Der Landkreis Walcz (Powiat Walecki) liegt im Südosten der Woiwodschaft Westpommern und erstreckt sich über eine Fläche von 1415 km² bei 54.098 Einwohnern (Stand 31. Dez. 2009). Er besteht aus der Stadtgemeinde Walcz (Deutsch Krone), den drei Stadt- und Landgemeinden Czlopa (Schloppe), Miroslawiec (Märkisch Friedland) und Tuczno (Tütz) sowie der Landgemeinde Walcz-Gmina (Deutsch Krone Land). Die Stadt Walcz liegt auf einem flachen Höhenzug, eingebettet in ein großes Buchenwaldgebiet in Hinterpommern. In der Nähe befinden sich der Radaunsee und der Schloss-See. Die Stadt gilt als beliebtes Urlaubsziel und wurde schon vor dem Zweiten Weltkrieg als die „Perle der Grenzmarkstädte“ bezeichnet.

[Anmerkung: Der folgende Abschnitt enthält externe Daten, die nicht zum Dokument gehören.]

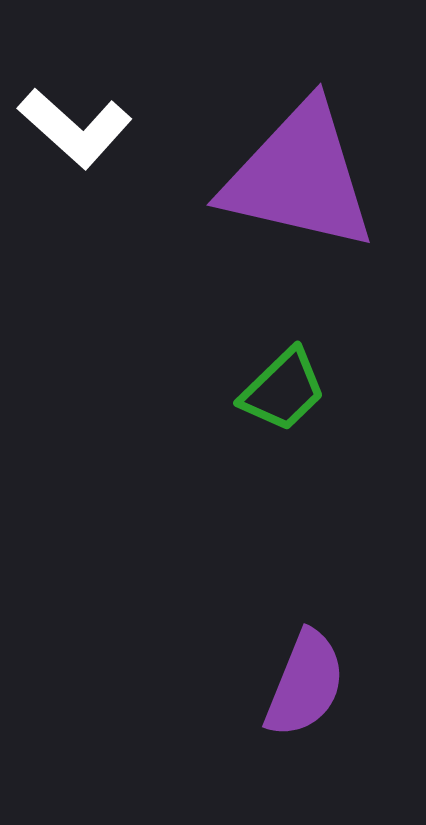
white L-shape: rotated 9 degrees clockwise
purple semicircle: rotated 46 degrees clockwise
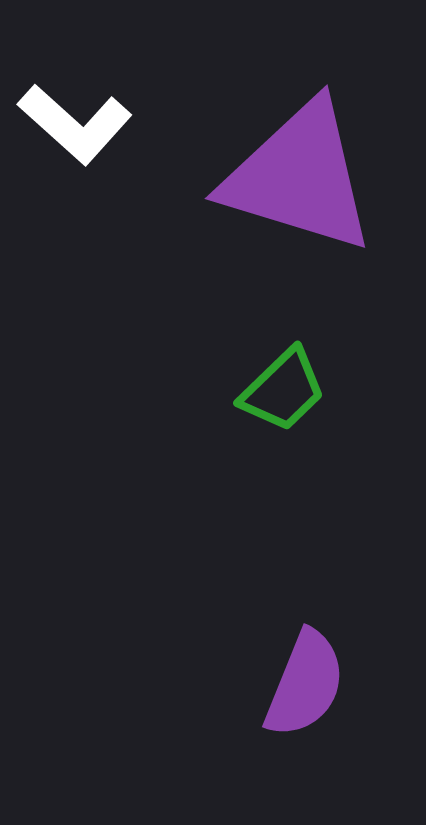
white L-shape: moved 4 px up
purple triangle: rotated 4 degrees clockwise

Das landschaftlich schöne Gebiet besteht aus zahlreichen Seengebieten der Pojezierze Wałecki (Deutsch Kroner Seenplatte) und wird von vielen großen und kleinen Flüssen durchzogen. Besonders für Angler und Naturliebhaber bietet die Deutsch Kroner Seenplatte ein ideales Ausflugsziel. Aber auch zum Segeln, Kanufahren, wandern und Radfahren ist dieses Gebiet sehr beliebt.

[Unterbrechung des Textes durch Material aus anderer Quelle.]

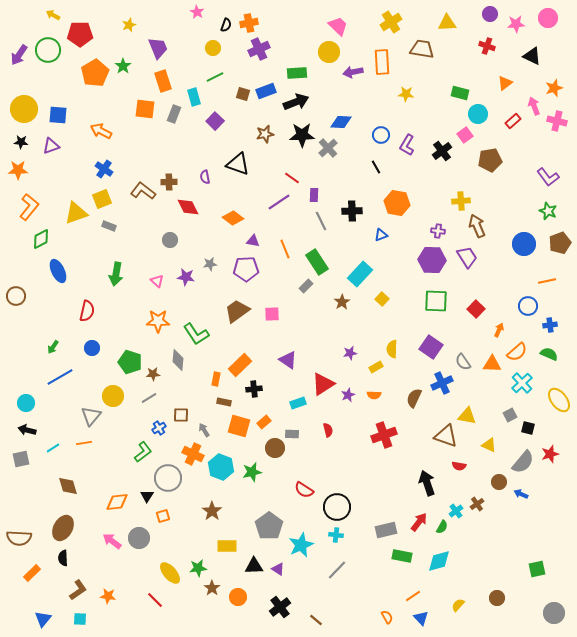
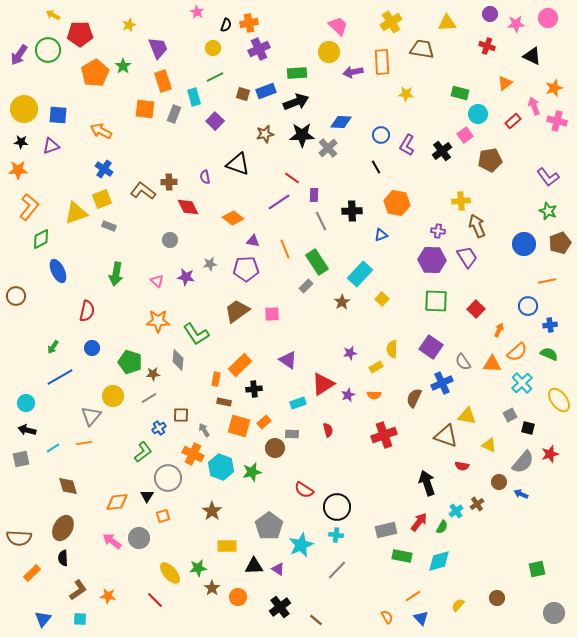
red semicircle at (459, 466): moved 3 px right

Wälder umfassen 54% der Gesamtoberfläche, wovon die meisten Gebiete unter rechtlichem Schutz stehen. Insgesamt wird die Hälfte des Gebietes (51%) als Naturschutzgebiet geschützt. Im Wald und Torfgebiet gibt es 147 Seen mit insgesamt 4438 ha. Neben der beeindruckenden Landschaft gibt es in dem Walczer Stadtteil Bukowina das Olympiazentrum für Wassersportarten. Im Laufe der Jahre wurde es ausgebaut, modernisiert und um eine Schwimmhalle erweitert.

Die Vertiefung der Zusammenarbeit zwischen den Regionen versteht sich als ein konkreter Schritt zum Aufbau eines vereinigten Europas und zur Förderung der Völkerverständigung auf kommunaler Ebene. Diese gelebten Partnerschaften werden durch Projekte, Seminare und Begegnungen verschiedenster Art Jahr für Jahr ausgebaut und gefestigt. Es wurden bereits viele gemeinsame Aktivitäten unternommen und es werden viele weitere folgen. Bei Jugendbegegnungen und Sportfesten, Ausstellungen und Konzerten, Jugendcamps, Seminaren und Arbeitsbegegnungen haben sich die Menschen beider Kreise kennen und schätzen gelernt. Auf diese Weise entstand zwischen den Kreisen ein enges Netz von Beziehungen, die sich ausdrücklich nicht nur auf die Verwaltungsebene beschränken.